Understanding The Memcached Source Code — LRU II

Photo by Brina Blum on Unsplash
Slab allocator is the core module of the cache system, which largely determines how efficient the bottleneck resource, memory, can be utilized. The other 3 parts, namely, LRU algorithm for entry expiration; and an event driven model based on libevent; and the consistent harsh for data distribution, are built around it.

Slab I
Slab II
Slab III
LRU I
LRU II (this article)
LRU III
Event driven I

More often than not, the LRU algorithm is combined with a hash map, and is referred to as a LRU cache.
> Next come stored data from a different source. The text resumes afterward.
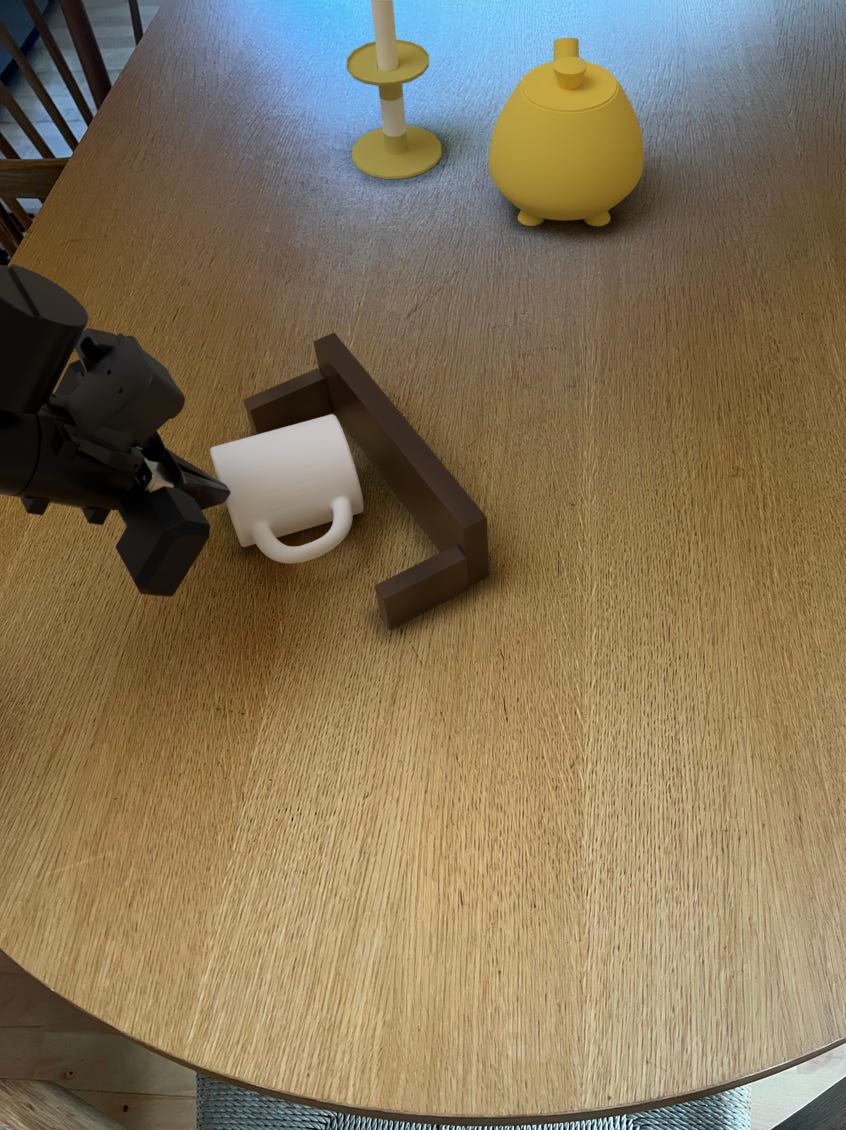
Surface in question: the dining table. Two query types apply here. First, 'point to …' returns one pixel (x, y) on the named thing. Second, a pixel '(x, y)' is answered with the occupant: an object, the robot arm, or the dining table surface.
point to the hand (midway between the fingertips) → (226, 494)
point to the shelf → (388, 475)
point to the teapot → (566, 142)
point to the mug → (290, 487)
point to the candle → (392, 102)
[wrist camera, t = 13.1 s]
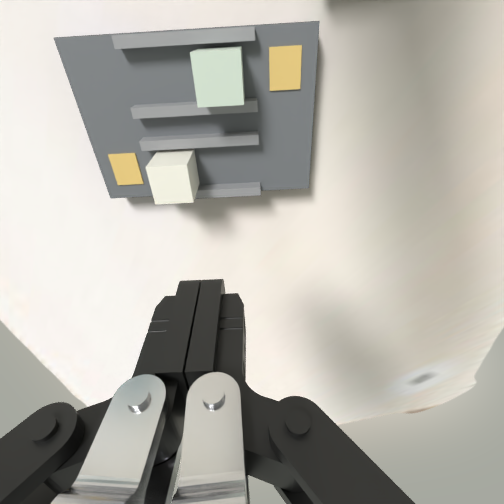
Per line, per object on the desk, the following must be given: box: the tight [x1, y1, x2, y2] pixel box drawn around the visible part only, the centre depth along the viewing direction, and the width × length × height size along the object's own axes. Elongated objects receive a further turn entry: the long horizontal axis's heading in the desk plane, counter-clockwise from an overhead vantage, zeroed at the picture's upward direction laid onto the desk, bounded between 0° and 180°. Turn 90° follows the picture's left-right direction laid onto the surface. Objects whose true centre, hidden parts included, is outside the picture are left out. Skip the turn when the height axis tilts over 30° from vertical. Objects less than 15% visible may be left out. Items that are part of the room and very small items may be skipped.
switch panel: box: [54, 21, 319, 199], centre depth 33 cm, size 16×24×4 cm, turn 93°
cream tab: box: [146, 149, 200, 205], centre depth 33 cm, size 4×4×5 cm
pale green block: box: [190, 46, 245, 108], centre depth 27 cm, size 4×4×5 cm
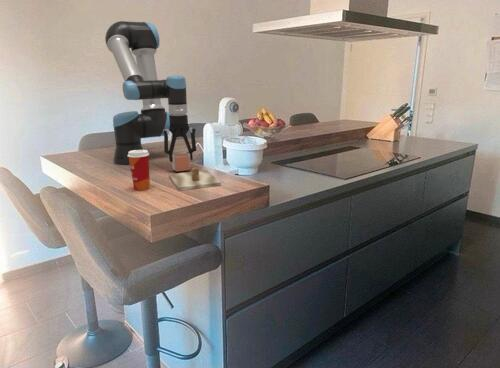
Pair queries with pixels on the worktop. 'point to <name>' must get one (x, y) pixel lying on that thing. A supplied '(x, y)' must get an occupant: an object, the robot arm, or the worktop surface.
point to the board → (189, 184)
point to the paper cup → (139, 169)
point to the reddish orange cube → (182, 162)
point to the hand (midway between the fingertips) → (181, 168)
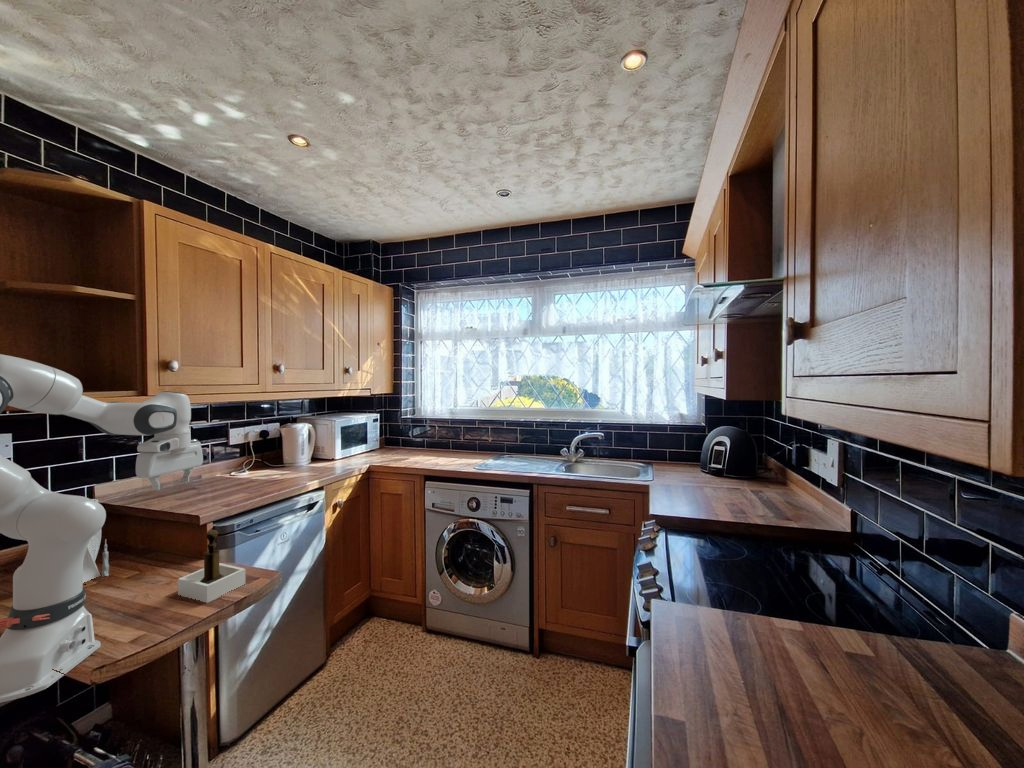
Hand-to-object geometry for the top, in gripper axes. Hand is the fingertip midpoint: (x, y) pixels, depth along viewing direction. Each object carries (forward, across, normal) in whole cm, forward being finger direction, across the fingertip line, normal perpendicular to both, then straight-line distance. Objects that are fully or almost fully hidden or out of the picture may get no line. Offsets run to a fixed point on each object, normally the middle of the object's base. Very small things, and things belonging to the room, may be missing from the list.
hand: (171, 486), depth 128 cm
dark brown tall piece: (+32, -2, +13) cm, 35 cm away
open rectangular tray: (+33, -2, +13) cm, 35 cm away
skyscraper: (+34, -4, -33) cm, 47 cm away
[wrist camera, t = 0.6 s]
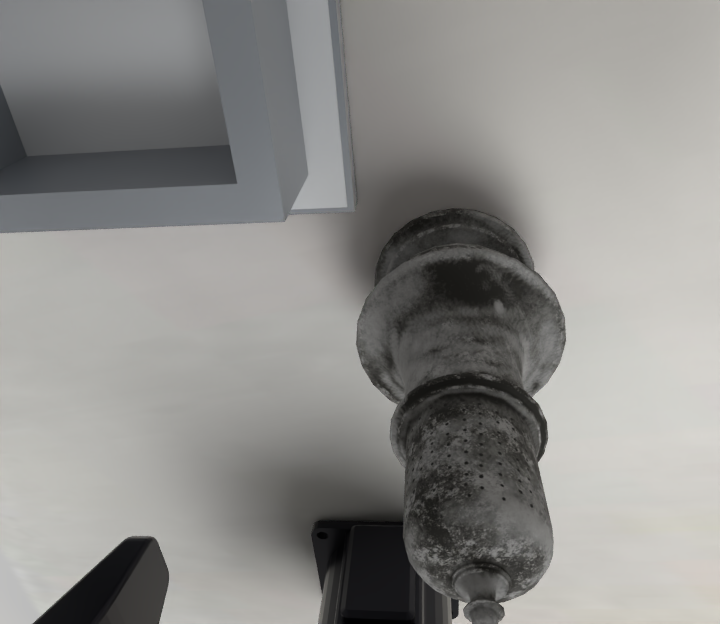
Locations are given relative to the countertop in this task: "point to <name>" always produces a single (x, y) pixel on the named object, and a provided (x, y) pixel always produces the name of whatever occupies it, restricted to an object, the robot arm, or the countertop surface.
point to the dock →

In a LRU-cache, the hash map enables fast accessing of cached objects; and LRU avoids the cache to grow infinitely by marking expired, or so called, least recently used objects. This time we examine the memcached‘s implementation of hash map.

Overview (textbook overlapped, skip)

Hash map is basically a fixed-sized array that indexes values with integers hashed from keys. In hash map an array entry is referred to as a bucket. If the hash value exceeds the number of buckets (i.e., array size), it rolls over using ‘mod’ (%). Collision occurs when more than two keys result in the same hash value or different hash values roll over to the same bucket, then a *linked list is formed on the bucket in collision.

Collision slows down lookups speed for the sequential access of linked list, hence it is required to increase the bucket number, and to rehash entries using the new bucket number before the performance goes too bad. This process will be discussed soon.

Module initialization

The first relevant method is

hash_init

which simply determines the hash algorithm type.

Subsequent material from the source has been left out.